Companies have the ability to control the timing, size and pricing of sales, but also can set floor prices or daily volume limits to manage dilution and price pressure. A key difference between ATM and ELOC offerings is that companies with ELOC programs do not have the ability to control when their investors resell their shares into the market, whereas companies with ATM programs are able to exercise more control over the timing and manner of such sales. The cost for raising capital under an ATM program is also lower than standard follow-on offerings (as well as for ELOCs) as sales agent commissions are typically up to three percent of the gross proceeds and there is no market discount for dribble-out shares. Finally, ATM offerings do not require significant management involvement compared to underwritten offerings (i.e., no roadshows or other marketing efforts) and can be established generally in a shorter timeframe.

According to Kaufman, ATMs were historically used by real estate investment trusts (REITs) and life sciences companies, but, increasingly, they are being used by companies in other industries, including most successfully and robustly by digital asset treasuries (DATs), some of whom have established multibillion-dollar ATMs.
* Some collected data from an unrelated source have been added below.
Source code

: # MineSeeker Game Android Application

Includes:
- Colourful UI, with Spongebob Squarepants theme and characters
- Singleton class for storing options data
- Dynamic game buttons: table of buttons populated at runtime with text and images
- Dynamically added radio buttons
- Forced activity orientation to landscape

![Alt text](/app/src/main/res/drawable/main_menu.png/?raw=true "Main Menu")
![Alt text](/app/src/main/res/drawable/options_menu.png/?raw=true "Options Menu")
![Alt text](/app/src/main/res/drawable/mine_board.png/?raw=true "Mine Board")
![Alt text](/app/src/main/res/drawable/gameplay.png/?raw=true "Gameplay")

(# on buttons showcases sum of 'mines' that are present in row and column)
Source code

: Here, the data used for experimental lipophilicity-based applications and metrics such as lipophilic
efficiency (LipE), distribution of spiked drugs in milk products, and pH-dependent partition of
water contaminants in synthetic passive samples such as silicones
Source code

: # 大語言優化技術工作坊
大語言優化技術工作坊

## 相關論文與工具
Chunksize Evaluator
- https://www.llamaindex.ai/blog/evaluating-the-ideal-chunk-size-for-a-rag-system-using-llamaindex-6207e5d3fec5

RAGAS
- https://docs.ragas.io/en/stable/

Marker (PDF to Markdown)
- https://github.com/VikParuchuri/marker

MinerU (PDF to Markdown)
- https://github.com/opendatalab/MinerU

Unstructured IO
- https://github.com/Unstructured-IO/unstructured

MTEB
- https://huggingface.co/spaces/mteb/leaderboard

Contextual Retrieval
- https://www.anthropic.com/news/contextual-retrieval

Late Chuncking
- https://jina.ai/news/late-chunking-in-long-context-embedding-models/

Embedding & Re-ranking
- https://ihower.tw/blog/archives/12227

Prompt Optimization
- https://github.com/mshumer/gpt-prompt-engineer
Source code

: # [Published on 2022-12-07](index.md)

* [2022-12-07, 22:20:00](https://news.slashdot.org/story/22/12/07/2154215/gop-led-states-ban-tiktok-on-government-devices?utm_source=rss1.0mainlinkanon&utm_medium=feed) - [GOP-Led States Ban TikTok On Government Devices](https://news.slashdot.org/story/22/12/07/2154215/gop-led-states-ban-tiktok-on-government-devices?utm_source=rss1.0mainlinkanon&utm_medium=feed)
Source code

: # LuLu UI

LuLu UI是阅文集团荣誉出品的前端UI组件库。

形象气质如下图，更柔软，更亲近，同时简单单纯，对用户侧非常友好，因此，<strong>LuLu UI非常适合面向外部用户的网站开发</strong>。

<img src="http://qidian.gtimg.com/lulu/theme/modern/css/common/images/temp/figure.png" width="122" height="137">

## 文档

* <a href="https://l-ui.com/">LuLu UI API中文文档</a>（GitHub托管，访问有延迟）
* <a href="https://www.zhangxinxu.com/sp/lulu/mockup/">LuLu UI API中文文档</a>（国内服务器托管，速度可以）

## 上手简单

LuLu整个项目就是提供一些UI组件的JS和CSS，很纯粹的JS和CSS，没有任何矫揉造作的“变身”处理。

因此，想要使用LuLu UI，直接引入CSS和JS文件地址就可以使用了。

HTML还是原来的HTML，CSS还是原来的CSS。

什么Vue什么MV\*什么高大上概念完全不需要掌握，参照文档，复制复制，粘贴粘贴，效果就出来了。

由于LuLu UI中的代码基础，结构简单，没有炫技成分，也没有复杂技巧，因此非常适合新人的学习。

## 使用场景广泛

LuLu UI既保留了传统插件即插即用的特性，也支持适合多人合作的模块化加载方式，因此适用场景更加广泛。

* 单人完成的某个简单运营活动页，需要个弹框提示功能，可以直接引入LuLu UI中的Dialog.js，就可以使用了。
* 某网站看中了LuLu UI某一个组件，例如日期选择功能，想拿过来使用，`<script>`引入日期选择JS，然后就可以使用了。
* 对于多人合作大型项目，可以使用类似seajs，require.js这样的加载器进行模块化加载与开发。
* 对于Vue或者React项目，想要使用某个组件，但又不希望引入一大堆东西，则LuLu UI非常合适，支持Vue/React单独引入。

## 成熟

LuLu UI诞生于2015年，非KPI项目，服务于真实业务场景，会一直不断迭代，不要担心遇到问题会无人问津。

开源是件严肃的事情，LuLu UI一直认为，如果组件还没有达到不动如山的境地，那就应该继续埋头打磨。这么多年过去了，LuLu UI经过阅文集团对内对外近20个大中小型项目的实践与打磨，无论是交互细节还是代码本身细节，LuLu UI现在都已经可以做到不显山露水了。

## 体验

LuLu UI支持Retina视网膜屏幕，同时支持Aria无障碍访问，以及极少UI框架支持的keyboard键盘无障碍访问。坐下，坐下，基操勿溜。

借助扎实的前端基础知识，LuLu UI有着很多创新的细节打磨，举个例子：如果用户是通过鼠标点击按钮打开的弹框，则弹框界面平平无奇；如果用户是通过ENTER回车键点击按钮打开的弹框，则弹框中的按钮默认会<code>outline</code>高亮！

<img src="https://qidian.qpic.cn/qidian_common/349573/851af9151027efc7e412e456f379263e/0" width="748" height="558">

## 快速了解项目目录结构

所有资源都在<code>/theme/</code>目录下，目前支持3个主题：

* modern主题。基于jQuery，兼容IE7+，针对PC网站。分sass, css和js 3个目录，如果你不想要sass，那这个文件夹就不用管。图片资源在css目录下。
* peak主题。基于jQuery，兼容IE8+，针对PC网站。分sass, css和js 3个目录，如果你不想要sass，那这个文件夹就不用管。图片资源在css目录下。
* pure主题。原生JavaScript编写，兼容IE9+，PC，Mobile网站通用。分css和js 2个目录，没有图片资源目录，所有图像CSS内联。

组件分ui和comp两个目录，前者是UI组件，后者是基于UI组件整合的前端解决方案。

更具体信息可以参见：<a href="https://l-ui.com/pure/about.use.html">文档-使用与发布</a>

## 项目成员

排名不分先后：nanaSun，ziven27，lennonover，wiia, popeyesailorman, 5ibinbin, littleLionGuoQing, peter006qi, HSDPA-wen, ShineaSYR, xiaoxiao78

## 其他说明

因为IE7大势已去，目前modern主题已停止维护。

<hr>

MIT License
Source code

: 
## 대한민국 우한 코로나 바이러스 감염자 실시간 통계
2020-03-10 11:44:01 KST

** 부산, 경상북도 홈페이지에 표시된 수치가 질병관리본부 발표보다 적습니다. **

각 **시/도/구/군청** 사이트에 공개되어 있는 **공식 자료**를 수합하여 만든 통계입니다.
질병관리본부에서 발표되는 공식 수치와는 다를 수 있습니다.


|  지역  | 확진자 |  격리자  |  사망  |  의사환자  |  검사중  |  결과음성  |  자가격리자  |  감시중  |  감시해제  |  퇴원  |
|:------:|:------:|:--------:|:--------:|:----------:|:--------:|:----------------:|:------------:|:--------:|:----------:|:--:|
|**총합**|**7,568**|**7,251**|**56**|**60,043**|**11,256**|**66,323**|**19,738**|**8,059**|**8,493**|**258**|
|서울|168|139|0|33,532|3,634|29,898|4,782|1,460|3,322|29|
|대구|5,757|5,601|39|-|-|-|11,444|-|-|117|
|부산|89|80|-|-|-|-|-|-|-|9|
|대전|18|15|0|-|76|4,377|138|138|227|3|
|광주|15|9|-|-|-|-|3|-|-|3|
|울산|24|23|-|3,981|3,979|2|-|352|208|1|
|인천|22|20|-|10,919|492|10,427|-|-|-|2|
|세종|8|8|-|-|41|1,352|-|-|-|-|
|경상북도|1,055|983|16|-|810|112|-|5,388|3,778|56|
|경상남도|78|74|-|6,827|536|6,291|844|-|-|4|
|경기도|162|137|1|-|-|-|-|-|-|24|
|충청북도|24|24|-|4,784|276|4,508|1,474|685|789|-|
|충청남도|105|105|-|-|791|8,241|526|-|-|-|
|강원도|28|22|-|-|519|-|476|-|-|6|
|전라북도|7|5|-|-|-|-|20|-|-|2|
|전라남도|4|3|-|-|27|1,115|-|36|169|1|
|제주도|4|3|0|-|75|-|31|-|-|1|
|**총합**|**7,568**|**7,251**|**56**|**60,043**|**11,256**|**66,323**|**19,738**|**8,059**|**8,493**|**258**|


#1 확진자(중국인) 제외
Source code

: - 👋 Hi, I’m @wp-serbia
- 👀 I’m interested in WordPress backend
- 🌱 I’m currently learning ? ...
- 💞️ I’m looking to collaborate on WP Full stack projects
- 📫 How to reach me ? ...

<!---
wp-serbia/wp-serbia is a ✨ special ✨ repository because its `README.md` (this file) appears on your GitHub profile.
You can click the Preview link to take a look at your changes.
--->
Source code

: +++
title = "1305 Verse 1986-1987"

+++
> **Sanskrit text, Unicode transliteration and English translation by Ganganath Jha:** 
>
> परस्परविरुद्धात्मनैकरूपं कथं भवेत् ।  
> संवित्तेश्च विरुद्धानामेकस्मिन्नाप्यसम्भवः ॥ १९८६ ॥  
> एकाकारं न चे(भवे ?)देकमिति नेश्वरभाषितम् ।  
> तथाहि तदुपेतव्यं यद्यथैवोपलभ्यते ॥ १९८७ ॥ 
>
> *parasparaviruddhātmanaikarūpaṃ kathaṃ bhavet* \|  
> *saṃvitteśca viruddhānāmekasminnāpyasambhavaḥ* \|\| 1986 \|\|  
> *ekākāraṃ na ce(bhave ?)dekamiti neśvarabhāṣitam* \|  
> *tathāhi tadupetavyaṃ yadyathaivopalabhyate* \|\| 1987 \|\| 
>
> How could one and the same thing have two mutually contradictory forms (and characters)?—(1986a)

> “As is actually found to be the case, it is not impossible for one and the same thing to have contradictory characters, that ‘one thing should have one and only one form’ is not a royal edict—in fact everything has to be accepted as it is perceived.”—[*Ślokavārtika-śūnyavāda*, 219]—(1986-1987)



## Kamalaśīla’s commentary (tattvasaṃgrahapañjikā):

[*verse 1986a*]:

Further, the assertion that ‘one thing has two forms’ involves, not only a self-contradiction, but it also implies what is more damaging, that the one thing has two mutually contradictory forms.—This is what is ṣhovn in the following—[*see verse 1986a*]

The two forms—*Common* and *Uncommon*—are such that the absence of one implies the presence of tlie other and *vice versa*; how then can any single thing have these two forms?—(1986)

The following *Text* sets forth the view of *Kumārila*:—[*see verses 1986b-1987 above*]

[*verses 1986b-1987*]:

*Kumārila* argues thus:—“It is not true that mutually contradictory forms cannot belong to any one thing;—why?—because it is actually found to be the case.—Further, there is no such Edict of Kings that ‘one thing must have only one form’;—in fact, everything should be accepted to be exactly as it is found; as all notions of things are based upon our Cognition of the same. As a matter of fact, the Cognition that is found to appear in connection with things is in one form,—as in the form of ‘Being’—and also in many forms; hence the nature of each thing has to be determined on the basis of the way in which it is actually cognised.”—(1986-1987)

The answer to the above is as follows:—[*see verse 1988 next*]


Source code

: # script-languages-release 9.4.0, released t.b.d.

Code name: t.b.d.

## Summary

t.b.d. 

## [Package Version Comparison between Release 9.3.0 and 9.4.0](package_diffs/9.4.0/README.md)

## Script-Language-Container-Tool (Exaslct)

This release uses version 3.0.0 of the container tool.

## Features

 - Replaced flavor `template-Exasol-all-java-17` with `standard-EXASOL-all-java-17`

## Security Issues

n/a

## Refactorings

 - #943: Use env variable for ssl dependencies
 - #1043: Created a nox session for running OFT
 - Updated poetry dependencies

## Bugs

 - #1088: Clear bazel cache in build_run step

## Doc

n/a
Establishing an ELOC or ATM

While ELOCs and ATMs both provide mechanisms for companies to raise capital over time, their differing structures and requirements may determine the best program for a company seeking capital. Companies may also utilize both programs at different times in the course of their growth and development. For example, a company may start with an ELOC within the first year of going public and then graduate to an ATM program once it qualifies to use Form S-3. Several of the DealFlow Events panelists encouraged companies to consider putting such programs in place even if they do not immediately require financing in order to provide future flexibility. Having these programs already in place could facilitate quick access to funding when and if required. However, the panelists also agreed on the importance of appropriately sizing the program in order to offset any actual or perceived dilutive impact of the program.

A company that wishes to establish an ELOC or ATM program would be required to obtain board approval and may want to establish a pricing committee of the board to determine the amount and terms of the program. In addition, by working with experienced legal counsel and other advisors, companies and their management and boards can set appropriate terms for these programs to help keep costs down and to ensure that they meet the companies’ needs.

ELOCs and ATMs can provide companies with a flexible and efficient means of raising capital that can be complementary to standard follow-on equity offerings and PIPEs. Companies are encouraged to work closely with legal and financial advisors to structure ELOCs and ATMs to align with their capital needs and compliance obligations.